▶ [Task instructions]:
**A.** Read the Paine biography and decide whether each statement agrees with it: (i) Paine graduated with honors from Williams College; (ii) Paine was admitted to the bar in 1869; (iii) Paine accepted Cleveland's offer to be appointed sub-treasurer in New York City. For each statement, answer yes or no and quote the deciding words.
**B.** Reproduce word for word the stretch of the Paine biography from "American lawyer (1848–1927)" through "Rapallo's law office.".

American lawyer (1848–1927)

Willis Seaver Paine (January 1, 1848 – April 13, 1927) was an American lawyer and banker from New York.

== Life ==
Paine was born on January 1, 1848, in Rochester, New York, the son of Robert E. Paine, a Rochester lawyer and District Attorney of Monroe County, and Abby M. Sprague.

Paine was valedictorian of his graduating class in Rochester Collegiate Institute in 1864. He was a student at Williams College, but he graduated with honors from the University of Rochester with an A.B. Prior to graduating, he began studying law in the office of Sanford E. Church, later the chief judge of the New York Court of Appeals. He moved with his father in New York City in 1868, at which point he continued his law studies under Charles A. Rapallo, also a judge on the Court of Appeals. He was admitted to the bar in 1869 and for some time practiced in Rapallo's law office.

In 1874, when the state legislature passed a law that authorized the bank superintendent to conduct annual examinations of the state's trust companies, Paine was appointed by the superintendent to be one of the three examiners. The examination caused the closing of three trust companies in New York City, which owed depositors six million dollars. The depositors were paid back in full, and the press credited Paine for the achievement. In 1876, the Bond Street Saving Bank was closed under court order and he was appointed as its receiver. He managed to pay back the full owed amount to the preferred creditors and over 86% to the general creditors. In 1880, when the state legislature passed an act to appoint commissioners to make a compilation and revision of the state's banking laws, Governor Cornell appointed him and William Dowd, president of the Bank of North America, as the commissioners. The revisions the two prepared was adopted by the legislature in 1882. In 1883, Governor Cleveland appointed him Superintendent of the New York State Banking Department. He declined Cleveland's offer to be appointed sub-treasurer in New York City.

In 1889, Paine resigned as superintendent to become president of The State Trust Company. He later resigned from the position to travel around the world. He served as president of The Trust Company of New York and the Merchants Safe Deposit Company. He was also chairman of the financial committee of the Trademan's National Bank and president of the Consolidated National Bank of New York City. He then resigned from those positions to go on a second trip around the world. After he returned, he became vice-president of the U.S. Fire Insurance Co. and trustee of the Metropolitan Savings Bank. He was an organizer of the trust company and savings bank sections of the American Bankers Association. He was a colonel on the staff of Governor Flower. Governor Whitman appointed him a member of the Mohansic Lake Reservation Commission, which Governors Smith and Miller reappointed him to.

▶ [Data provided]:

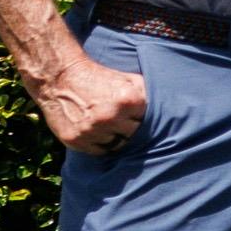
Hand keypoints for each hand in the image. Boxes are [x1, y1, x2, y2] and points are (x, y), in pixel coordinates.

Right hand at [35, 46, 150, 155]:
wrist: (61, 78)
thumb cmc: (99, 78)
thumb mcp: (129, 80)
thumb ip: (147, 94)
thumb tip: (170, 109)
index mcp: (129, 100)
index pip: (147, 121)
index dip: (141, 119)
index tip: (135, 117)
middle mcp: (111, 117)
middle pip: (133, 135)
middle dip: (129, 129)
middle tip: (123, 124)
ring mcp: (93, 130)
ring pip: (117, 145)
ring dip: (115, 138)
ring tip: (110, 128)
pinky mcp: (76, 140)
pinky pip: (99, 151)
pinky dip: (100, 145)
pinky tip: (98, 133)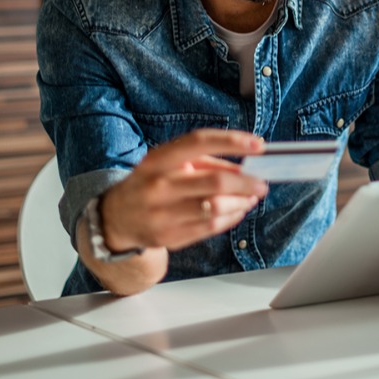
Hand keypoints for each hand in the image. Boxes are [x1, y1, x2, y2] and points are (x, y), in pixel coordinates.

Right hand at [100, 129, 268, 253]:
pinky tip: (237, 210)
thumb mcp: (170, 163)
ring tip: (250, 198)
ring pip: (216, 208)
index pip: (199, 142)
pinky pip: (211, 227)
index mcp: (158, 160)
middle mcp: (158, 186)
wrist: (116, 217)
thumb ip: (206, 162)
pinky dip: (231, 218)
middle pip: (214, 182)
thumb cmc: (151, 182)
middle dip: (245, 182)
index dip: (232, 141)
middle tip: (261, 183)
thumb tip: (244, 167)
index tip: (258, 145)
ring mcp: (163, 214)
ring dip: (241, 203)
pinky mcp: (169, 236)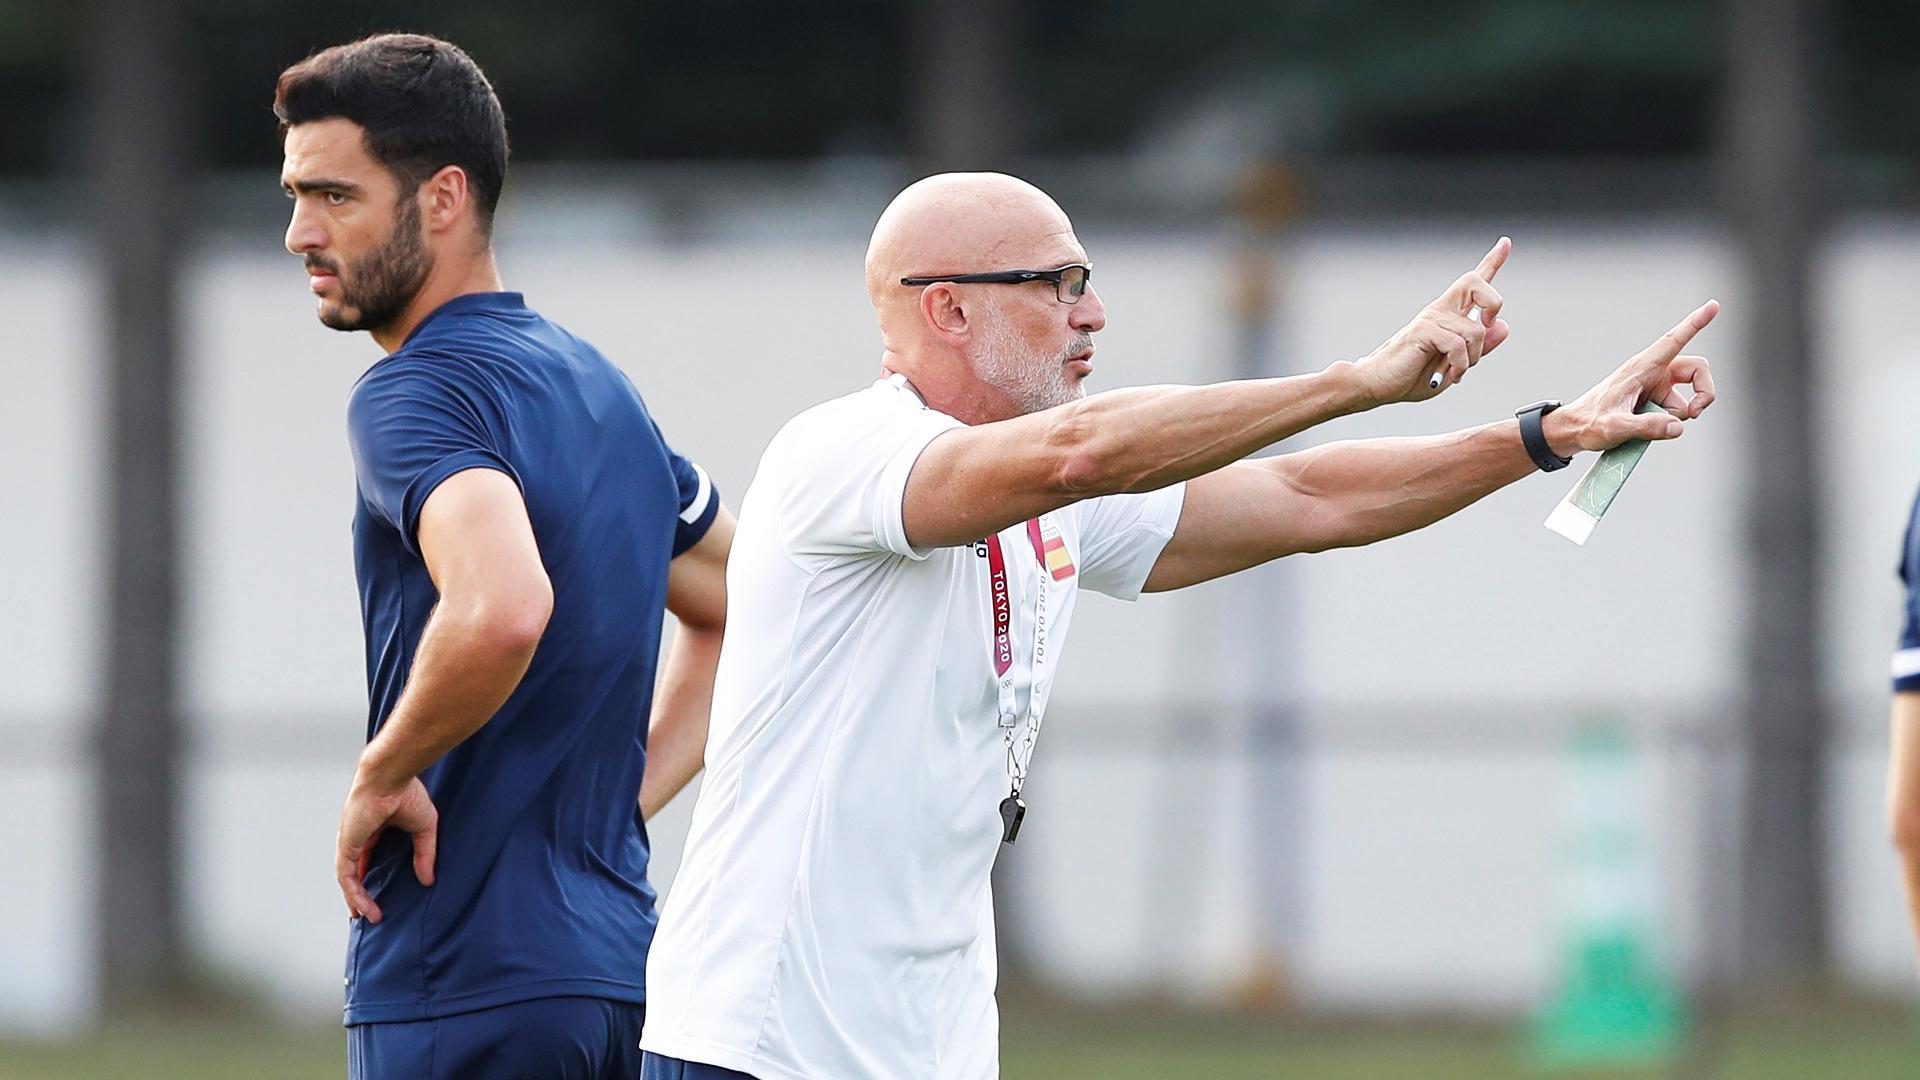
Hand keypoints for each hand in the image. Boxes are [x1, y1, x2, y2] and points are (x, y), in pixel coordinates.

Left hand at [335, 772, 437, 922]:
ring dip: (357, 900)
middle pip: (354, 871)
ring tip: (368, 918)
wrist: (391, 777)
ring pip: (349, 878)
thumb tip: (428, 880)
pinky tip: (364, 909)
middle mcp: (358, 836)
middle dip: (358, 893)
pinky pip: (347, 877)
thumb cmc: (407, 793)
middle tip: (366, 913)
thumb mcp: (424, 828)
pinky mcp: (347, 846)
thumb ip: (424, 854)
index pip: (368, 858)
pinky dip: (354, 894)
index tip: (378, 894)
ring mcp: (350, 842)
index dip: (371, 876)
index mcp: (374, 828)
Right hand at [1354, 237, 1513, 403]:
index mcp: (1448, 315)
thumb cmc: (1412, 375)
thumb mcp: (1455, 363)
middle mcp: (1440, 310)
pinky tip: (1448, 374)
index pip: (1473, 283)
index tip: (1506, 242)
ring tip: (1455, 372)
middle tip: (1486, 327)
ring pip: (1475, 329)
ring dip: (1472, 358)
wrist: (1378, 383)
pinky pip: (1458, 344)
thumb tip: (1503, 326)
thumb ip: (1480, 346)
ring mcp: (1430, 318)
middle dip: (1493, 303)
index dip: (1493, 261)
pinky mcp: (1423, 329)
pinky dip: (1459, 364)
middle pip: (1475, 282)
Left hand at [1544, 300, 1719, 455]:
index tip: (1714, 305)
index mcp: (1642, 367)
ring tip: (1652, 426)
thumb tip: (1678, 427)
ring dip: (1680, 414)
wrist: (1575, 429)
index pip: (1674, 340)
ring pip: (1687, 397)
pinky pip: (1675, 410)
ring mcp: (1655, 386)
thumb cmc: (1589, 422)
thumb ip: (1647, 427)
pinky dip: (1668, 422)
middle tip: (1694, 413)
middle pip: (1697, 370)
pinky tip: (1645, 427)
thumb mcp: (1615, 427)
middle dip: (1705, 392)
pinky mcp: (1654, 400)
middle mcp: (1653, 372)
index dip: (1695, 323)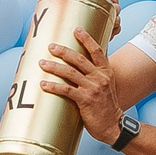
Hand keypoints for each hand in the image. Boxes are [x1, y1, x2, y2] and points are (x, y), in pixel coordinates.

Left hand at [38, 29, 122, 144]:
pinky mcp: (85, 100)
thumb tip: (80, 65)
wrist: (113, 125)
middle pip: (79, 59)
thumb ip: (95, 75)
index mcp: (106, 72)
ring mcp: (93, 88)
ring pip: (70, 73)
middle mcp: (100, 77)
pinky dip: (53, 86)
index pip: (97, 50)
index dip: (87, 39)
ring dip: (54, 67)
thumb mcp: (106, 86)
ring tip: (42, 62)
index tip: (77, 29)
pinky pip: (66, 90)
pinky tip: (43, 84)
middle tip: (51, 46)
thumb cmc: (106, 106)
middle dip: (63, 51)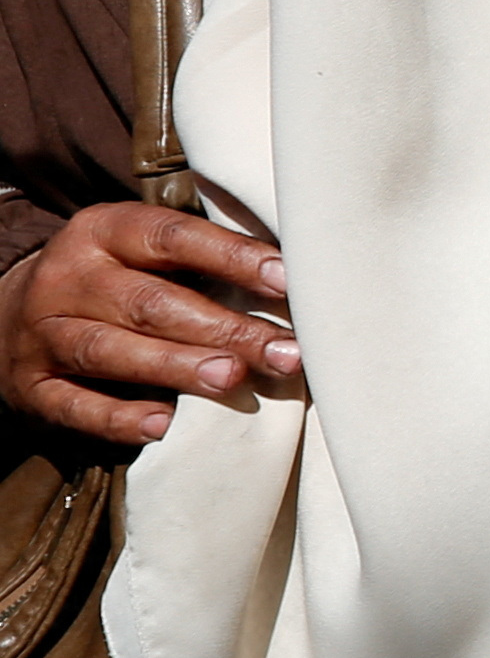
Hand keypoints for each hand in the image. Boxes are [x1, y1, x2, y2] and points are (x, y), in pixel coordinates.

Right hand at [2, 204, 294, 446]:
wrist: (6, 314)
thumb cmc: (112, 280)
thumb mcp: (143, 253)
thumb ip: (201, 263)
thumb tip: (292, 287)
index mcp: (104, 232)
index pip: (172, 237)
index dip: (231, 257)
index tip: (286, 280)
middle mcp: (68, 278)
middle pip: (149, 303)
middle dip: (222, 329)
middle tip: (281, 351)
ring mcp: (44, 334)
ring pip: (110, 351)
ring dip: (176, 367)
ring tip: (232, 379)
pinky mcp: (31, 386)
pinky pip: (74, 405)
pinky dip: (118, 417)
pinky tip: (162, 425)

▶ [Your responses]:
**A.**
(i) No: "He was a student at Williams College, but he graduated with honors from the University of Rochester with an A.B."
(ii) Yes: "He was admitted to the bar in 1869"
(iii) No: "He declined Cleveland's offer to be appointed sub-treasurer in New York City."

**B.**
American lawyer (1848–1927)

Willis Seaver Paine (January 1, 1848 – April 13, 1927) was an American lawyer and banker from New York.

== Life ==
Paine was born on January 1, 1848, in Rochester, New York, the son of Robert E. Paine, a Rochester lawyer and District Attorney of Monroe County, and Abby M. Sprague.

Paine was valedictorian of his graduating class in Rochester Collegiate Institute in 1864. He was a student at Williams College, but he graduated with honors from the University of Rochester with an A.B. Prior to graduating, he began studying law in the office of Sanford E. Church, later the chief judge of the New York Court of Appeals. He moved with his father in New York City in 1868, at which point he continued his law studies under Charles A. Rapallo, also a judge on the Court of Appeals. He was admitted to the bar in 1869 and for some time practiced in Rapallo's law office.